◆ Material shown ◆
□ □ □

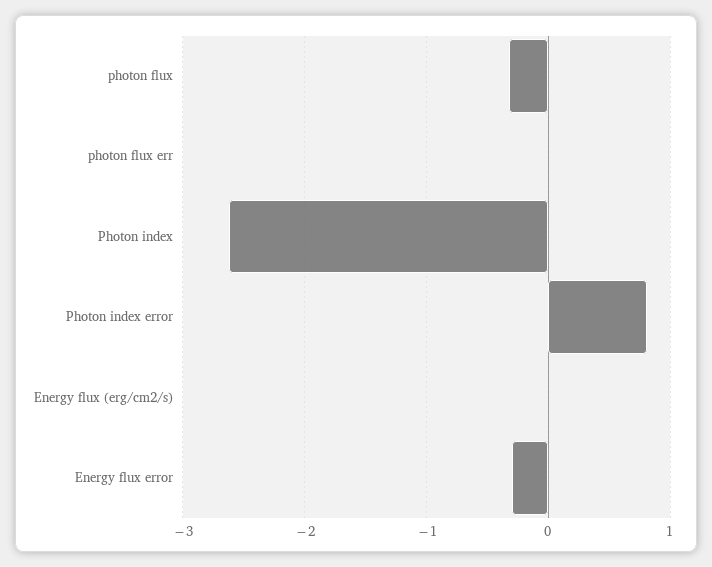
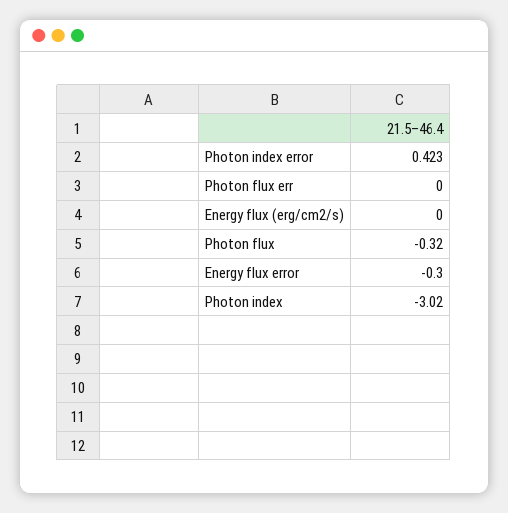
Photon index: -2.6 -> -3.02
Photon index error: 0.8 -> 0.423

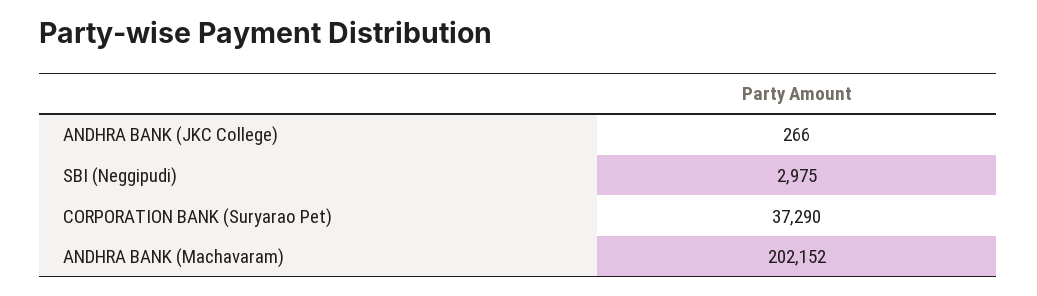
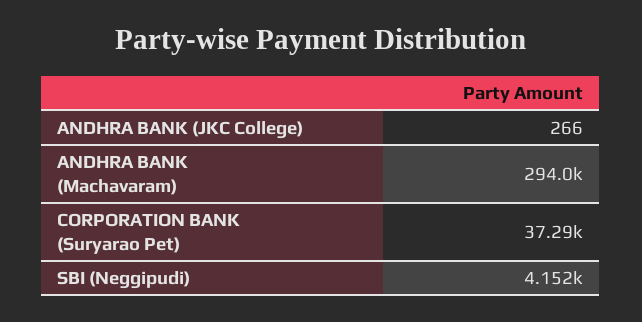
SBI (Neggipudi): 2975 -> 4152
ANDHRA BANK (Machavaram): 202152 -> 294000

□ □ □

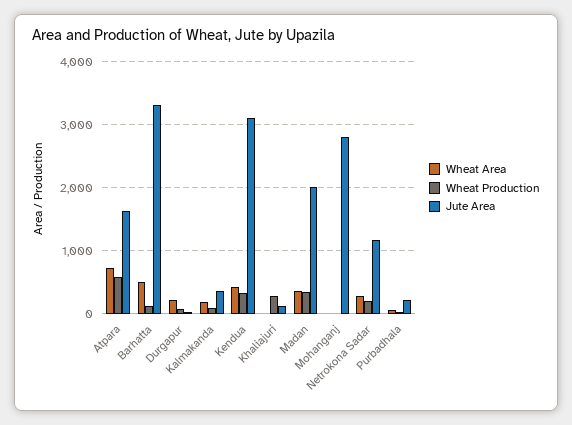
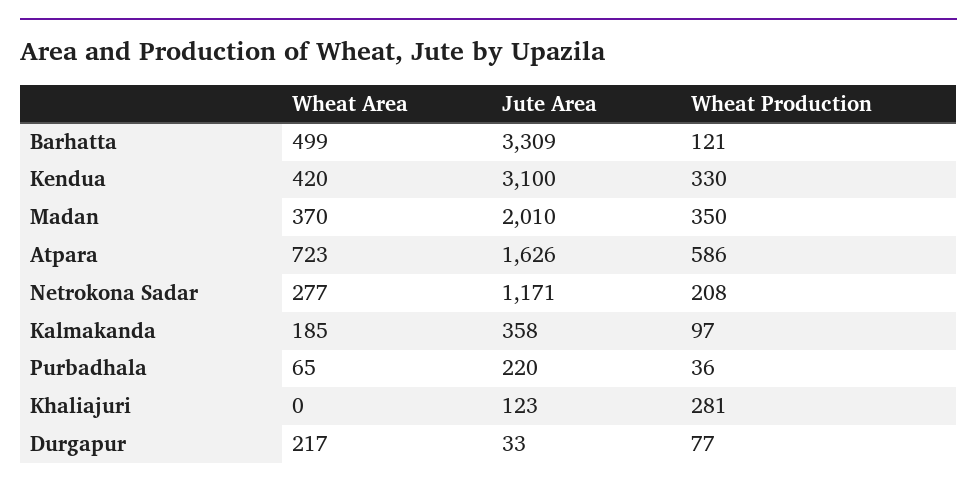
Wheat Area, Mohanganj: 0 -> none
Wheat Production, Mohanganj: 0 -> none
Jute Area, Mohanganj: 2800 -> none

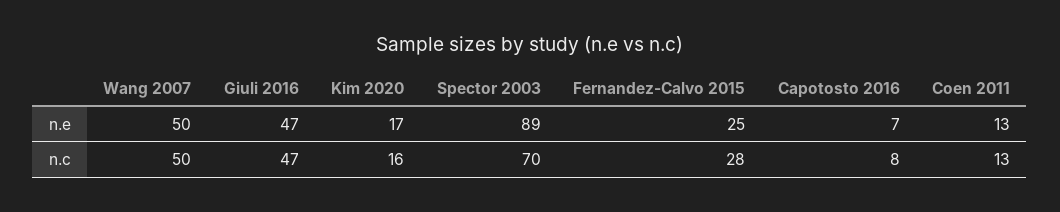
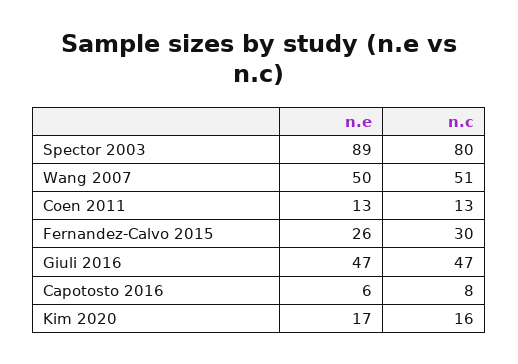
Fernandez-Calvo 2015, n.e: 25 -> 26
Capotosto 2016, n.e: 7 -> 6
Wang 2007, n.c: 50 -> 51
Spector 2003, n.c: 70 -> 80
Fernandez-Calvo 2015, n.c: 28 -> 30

□ □ □

◆ Exercise requirements ◆
Copy word for word the lines above, starting at the line containing "Photon index: -2.6 -> -3.02" and ending at the line containing "ANDHRA BANK (Machavaram): 202152 -> 294000", inclusive, with no pictures.

◆ Answer to the problem ◆
Photon index: -2.6 -> -3.02
Photon index error: 0.8 -> 0.423

SBI (Neggipudi): 2975 -> 4152
ANDHRA BANK (Machavaram): 202152 -> 294000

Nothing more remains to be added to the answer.